## [Exercise brief]
Copy the lines from the line with "Coque discrète et" to the line with "Lundi, Mardi, Jeudi et Vendredi 9:00 - 19:00", replacing "Buy now" with "Acheter maintenant" and keeping everything else the same.

## [Stored data]
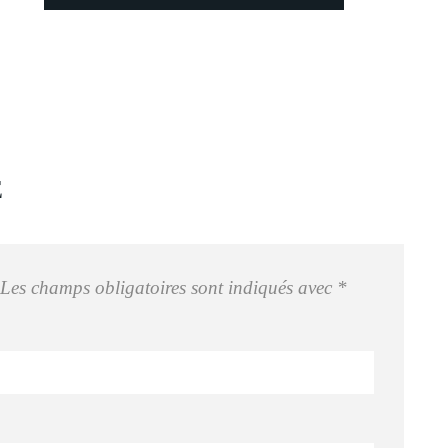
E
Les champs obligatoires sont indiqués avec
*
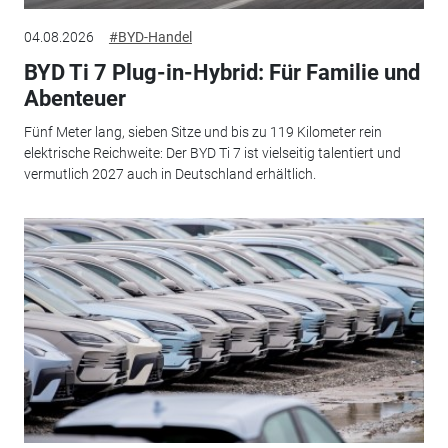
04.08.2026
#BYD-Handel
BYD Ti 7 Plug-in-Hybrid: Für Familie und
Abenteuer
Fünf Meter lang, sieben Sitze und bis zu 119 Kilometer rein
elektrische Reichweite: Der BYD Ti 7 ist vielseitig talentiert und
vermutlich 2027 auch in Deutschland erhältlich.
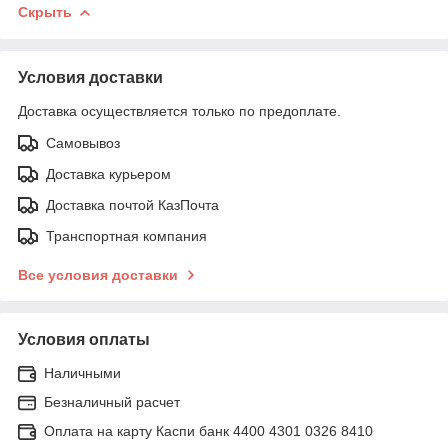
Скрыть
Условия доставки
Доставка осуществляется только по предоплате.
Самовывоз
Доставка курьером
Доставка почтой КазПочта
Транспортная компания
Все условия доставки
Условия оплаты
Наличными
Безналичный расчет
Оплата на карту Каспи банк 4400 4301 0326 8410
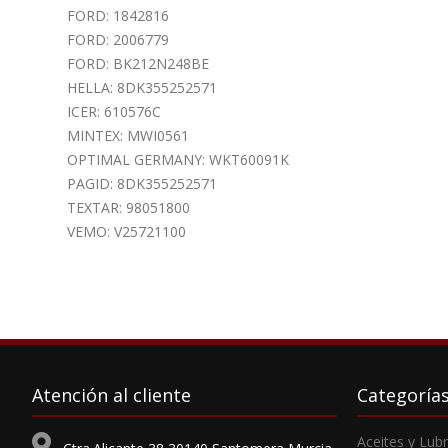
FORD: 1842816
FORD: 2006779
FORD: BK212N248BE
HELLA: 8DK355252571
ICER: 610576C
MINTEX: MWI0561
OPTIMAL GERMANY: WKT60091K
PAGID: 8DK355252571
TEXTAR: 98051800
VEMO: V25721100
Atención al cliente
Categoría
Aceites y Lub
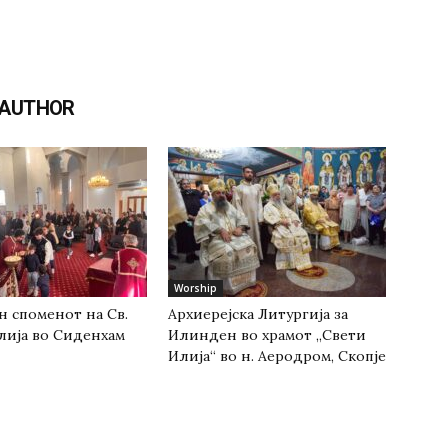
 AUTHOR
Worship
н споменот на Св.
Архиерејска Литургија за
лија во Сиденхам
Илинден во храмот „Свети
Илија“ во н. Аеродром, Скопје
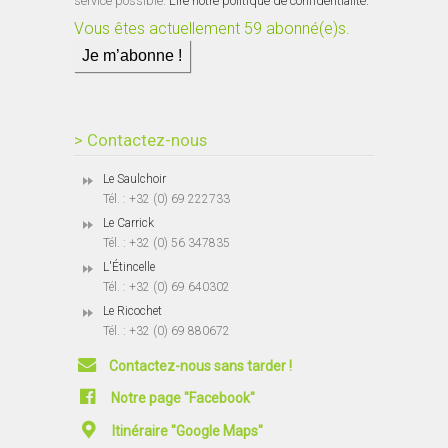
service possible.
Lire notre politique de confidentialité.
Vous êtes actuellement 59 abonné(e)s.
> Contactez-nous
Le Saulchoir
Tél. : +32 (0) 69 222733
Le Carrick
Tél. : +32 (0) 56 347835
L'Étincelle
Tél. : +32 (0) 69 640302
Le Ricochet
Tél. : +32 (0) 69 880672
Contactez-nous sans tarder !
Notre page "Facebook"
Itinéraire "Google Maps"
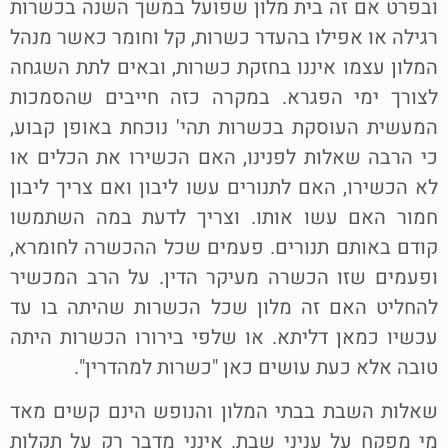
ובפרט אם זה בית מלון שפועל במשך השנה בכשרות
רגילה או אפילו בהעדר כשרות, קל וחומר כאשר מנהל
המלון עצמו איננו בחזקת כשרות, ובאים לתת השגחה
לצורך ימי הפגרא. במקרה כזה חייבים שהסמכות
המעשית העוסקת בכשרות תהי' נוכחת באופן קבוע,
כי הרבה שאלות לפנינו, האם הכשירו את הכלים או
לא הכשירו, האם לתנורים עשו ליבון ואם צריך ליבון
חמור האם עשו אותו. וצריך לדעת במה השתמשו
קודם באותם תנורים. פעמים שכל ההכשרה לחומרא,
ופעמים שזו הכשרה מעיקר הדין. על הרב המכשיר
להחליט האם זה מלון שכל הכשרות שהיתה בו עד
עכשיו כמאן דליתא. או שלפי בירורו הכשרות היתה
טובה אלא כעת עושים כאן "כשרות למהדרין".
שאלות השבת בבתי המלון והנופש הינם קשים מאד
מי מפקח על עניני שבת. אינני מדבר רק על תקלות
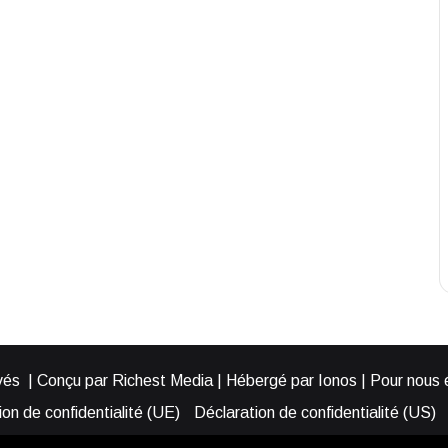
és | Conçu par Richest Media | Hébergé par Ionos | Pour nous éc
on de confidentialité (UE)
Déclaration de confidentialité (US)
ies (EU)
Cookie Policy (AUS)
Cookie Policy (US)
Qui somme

* * *

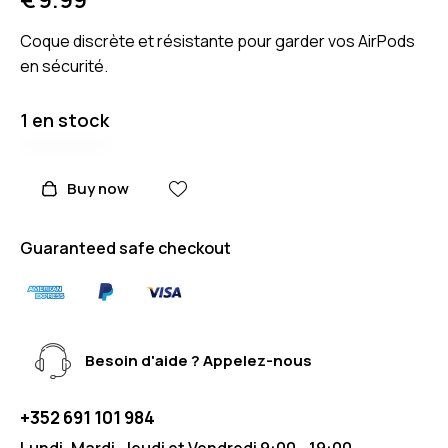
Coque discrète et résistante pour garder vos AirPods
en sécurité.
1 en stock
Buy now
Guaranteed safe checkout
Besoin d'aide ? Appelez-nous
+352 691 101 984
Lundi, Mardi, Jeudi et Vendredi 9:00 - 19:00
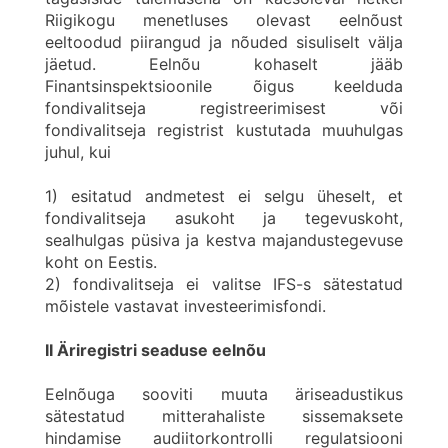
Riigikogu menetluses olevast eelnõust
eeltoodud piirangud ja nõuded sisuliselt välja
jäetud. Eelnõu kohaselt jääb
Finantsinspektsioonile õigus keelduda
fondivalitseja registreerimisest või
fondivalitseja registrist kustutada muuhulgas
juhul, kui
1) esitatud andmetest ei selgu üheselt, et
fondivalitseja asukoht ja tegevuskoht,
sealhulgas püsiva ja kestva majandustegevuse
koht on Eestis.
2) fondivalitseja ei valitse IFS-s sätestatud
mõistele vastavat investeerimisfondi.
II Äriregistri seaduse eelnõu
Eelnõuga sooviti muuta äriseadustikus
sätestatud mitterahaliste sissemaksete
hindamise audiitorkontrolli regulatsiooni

## [Output]
Coque discrète et résistante pour garder vos AirPods
en sécurité.
1 en stock
Acheter maintenant
Guaranteed safe checkout
Besoin d'aide ? Appelez-nous
+352 691 101 984
Lundi, Mardi, Jeudi et Vendredi 9:00 - 19:00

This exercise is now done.